À l’exception des deux premières, ces écoles sont toutes installées hors agglomération, ce qui est normal puisqu’elles doivent disposer d’un terrain de manœuvre. On ignore pourquoi Saint-Menge a été préféré à Dampierre ou au Cognelot, forts qui, comme lui, disposaient d’un périmètre fortifié autour du fort proprement dit.
Ces troupes doivent être soutenues. Outre les hôpitaux à Chaumont et à Langres, on connaît trois grandes installations logistiques américaines en Haute-Marne. Ce sont :
- le magasin des Franchises et le parc à fourrages de Langres,
- le dépôt de Jonchery, qui couvrait plus de cent hectares et était relié à la voie ferrée,
- le dépôt de munitions du Corgebin.
Ces deux derniers, aménagés par les Américains, ont disparu.
À cela, il faut ajouter une unité de bucheronnage et de sciage à Eclaron.
Le soutien des corps de troupe ne se limite pas à ces deux dépôts. Les plans de l’époque prouvent la présence à Chaumont et à Langres de foyers de l’Y.M.C.A. (Young Men’s Christian Association) qui peuvent s’apparenter aux foyers catholiques organisés par les paroisses dans les villes de garnison.
Deux services étaient regardés avec curiosité par les Français. C’était d’abord le service électrique, qui mettait en œuvre des groupes électrogènes pour éclairer les casernes et les baraquements. Car, en 1914, toutes les casernes françaises n’étaient pas équipées d’électricité.

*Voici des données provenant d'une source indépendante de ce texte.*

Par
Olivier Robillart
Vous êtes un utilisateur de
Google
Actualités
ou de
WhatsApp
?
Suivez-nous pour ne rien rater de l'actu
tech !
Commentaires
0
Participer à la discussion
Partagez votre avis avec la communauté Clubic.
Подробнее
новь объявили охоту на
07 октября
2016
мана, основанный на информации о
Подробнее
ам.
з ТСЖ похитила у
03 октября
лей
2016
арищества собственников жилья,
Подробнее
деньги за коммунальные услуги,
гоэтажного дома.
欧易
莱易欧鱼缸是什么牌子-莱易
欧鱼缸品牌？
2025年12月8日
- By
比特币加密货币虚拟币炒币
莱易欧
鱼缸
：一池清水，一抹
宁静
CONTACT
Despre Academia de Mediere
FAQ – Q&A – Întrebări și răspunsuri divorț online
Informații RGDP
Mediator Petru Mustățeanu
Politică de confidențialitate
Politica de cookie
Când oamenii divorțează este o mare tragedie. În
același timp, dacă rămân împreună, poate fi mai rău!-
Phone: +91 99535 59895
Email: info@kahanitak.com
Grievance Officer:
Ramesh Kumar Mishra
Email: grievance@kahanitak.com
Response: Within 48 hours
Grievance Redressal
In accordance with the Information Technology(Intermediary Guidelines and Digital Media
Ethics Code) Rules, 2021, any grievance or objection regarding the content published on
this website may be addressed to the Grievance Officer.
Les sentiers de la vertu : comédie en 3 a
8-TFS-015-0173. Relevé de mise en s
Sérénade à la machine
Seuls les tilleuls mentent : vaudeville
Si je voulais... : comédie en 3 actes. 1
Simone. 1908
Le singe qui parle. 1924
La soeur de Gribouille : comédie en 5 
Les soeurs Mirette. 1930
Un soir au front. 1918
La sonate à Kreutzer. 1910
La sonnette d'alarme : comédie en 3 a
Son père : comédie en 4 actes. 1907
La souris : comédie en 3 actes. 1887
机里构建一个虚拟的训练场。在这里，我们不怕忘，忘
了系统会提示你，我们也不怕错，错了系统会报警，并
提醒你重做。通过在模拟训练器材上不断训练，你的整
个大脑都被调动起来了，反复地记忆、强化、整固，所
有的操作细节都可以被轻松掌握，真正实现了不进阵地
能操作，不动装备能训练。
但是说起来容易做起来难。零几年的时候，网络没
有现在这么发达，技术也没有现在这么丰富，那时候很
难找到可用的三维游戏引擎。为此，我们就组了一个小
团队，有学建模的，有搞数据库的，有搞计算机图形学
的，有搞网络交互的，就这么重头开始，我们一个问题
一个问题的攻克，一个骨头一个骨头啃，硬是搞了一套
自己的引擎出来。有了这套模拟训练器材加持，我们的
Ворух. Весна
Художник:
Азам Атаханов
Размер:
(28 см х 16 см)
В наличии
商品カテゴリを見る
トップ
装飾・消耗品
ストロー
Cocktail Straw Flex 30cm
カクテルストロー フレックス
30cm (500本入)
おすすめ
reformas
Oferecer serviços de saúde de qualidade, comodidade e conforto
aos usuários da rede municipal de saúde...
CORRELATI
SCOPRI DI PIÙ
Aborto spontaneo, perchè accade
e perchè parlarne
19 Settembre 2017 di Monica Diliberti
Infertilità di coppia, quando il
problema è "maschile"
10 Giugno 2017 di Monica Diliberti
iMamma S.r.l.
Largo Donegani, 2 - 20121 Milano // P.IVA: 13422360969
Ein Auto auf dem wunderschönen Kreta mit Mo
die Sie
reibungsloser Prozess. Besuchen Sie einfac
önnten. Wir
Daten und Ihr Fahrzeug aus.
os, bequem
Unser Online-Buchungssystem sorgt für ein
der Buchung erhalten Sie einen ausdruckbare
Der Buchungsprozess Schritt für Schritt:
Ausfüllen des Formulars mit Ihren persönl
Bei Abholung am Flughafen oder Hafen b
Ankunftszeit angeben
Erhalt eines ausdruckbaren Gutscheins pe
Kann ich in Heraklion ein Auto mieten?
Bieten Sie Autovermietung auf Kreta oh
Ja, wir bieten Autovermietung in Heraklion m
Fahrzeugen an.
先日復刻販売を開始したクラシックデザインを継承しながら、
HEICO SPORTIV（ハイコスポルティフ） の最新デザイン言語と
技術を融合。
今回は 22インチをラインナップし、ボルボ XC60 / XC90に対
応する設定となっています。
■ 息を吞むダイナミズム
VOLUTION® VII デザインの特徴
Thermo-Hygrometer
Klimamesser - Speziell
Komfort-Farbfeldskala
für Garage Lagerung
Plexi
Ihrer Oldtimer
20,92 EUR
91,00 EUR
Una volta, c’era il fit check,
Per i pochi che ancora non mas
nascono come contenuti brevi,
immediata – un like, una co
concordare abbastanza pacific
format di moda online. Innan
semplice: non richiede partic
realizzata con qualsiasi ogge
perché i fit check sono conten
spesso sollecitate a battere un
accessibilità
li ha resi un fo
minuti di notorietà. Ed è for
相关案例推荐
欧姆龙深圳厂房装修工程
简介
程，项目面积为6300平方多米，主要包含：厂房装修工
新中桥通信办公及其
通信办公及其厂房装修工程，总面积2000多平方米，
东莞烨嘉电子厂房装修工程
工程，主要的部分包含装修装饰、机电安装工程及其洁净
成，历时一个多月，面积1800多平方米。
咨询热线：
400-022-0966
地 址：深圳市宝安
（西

C’était ensuite les stations de pompage de campagne mobiles ; elles posaient à même le sol des canalisations légères qui alimentaient des zones sans eau et sans puits, telles que le plateau des Rieppes et de la Peine à Chaumont-Choignes (témoignage oral du propriétaire de la ferme des Rieppes).
Les Français découvraient ainsi que l’électricité et l’eau courante dans les casernements étaient d’usage commun pour les Américains.
Les états-majors et les troupes étaient logés dans des bâtiments existants loués à l’Etat, aux communes ou à des particuliers.
Les troupes étaient dispersées dans une multitude de villages.
L’inventaire qu’on peut en dresser, à partir des Archives départementales et du S.H.AT., est probablement incomplet.
À l’origine, elles étaient logées chez l’habitant, dans des chambres pour les officiers, dans des granges ou des greniers. Par la suite, leur nombre imposa la construction de baraques pouvant abriter cent soldats. Aucun document conservé ne peut donner le nombre total des baraques édifiées. On sait seulement, par un état conservé aux Archives départementales, qu’il y en avait 69 à Chaumont, et une carte postale permet de dénombrer celles qui formaient le camp de Bourmont. Au départ des Américains, elles ont été vendues. Aucune ne subsiste aujourd’hui.